(Page text begins)
If you read the blog post, you'll see that it's speculation-free facts about what happened. BGP announcements happened at time t, DNS started failing at t+n, DNS requests spiked, BGP updates happened at t', DNS returned to normal at t'+n.


I think your criticism is unfair.

> They can pontificate about likely causes

They can, but they didn't.


They don't claim to; they had useful information to share and shared it in a way that was helpful and informative to the lay engineer.


They've done this in previous outages and people didn't like it then, either.

Generally big companies don't talk smack about other big companies having internet-wide issues, unless those issues are directly caused by the other company.

For instance, when Google talked about Cloudbleed, which was when Cloudflare vomited millions of secrets all over Google's caching heirarchy and Google had to manually clean it up.
(Page text ends)
(Exercise data begins)
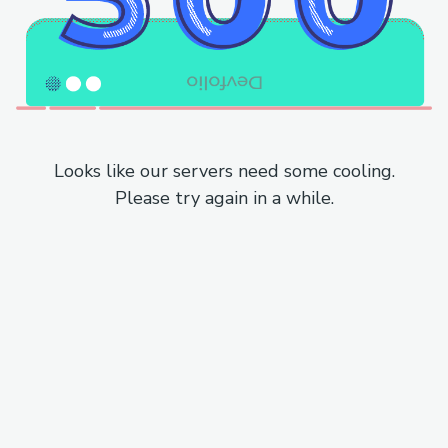
Looks like our servers need some cooling.
Please try again in a while.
(Exercise data ends)
> [Exercise goal]: Pick up the forum discussion about the BGP and DNS outage blog post after its last sentence and continue it.

> [Reply to the exercise]:
I think perhaps the Cloudflare people have gotten confused and think that means it's okay to talk about other people's stuff. Instead of interpreting it as it really is, which is that Cloudflare is the last company that should be criticizing everyone else, lest someone bring up their previous missteps.


Given that warp is a pretty major player in the VPN space and lots of their customers are likely to blame them for not being able to get to Facebook, I think having a detailed "wasn't us" on their blog that their sales engineers can point to is reasonable.


which is that Cloudflare is the last company that should be criticizing everyone else

There is no criticism of Facebook in our blog post.


I still remember Cloudflare's PR efforts to downplay Cloudbleed. A key reason why I meticulously avoid using any of their services.


ty


I kinda see your perspective; but I also mostly view them similarly to e.g. BackBlaze blogs - sure it can be viewed as taking smack about Samsung and Seagate drives failing, but I seem them as "things fail; what can we learn from it / here's our observations". And yes a little bit of self-advertising, but again, most tech blogs are, one way or another.


It just comes off as crass. Next time Cloudflare's CDN eats itself and starts vomiting up private customer data, Facebook can do a blogpost titled 'Understanding how Cloudflare exposed the private information of untold numbers of its customers'.


Sure they can. What’s CloudFlare going to do? Try to stop them?

Though I would expect something like this from Fastly more than Facebook.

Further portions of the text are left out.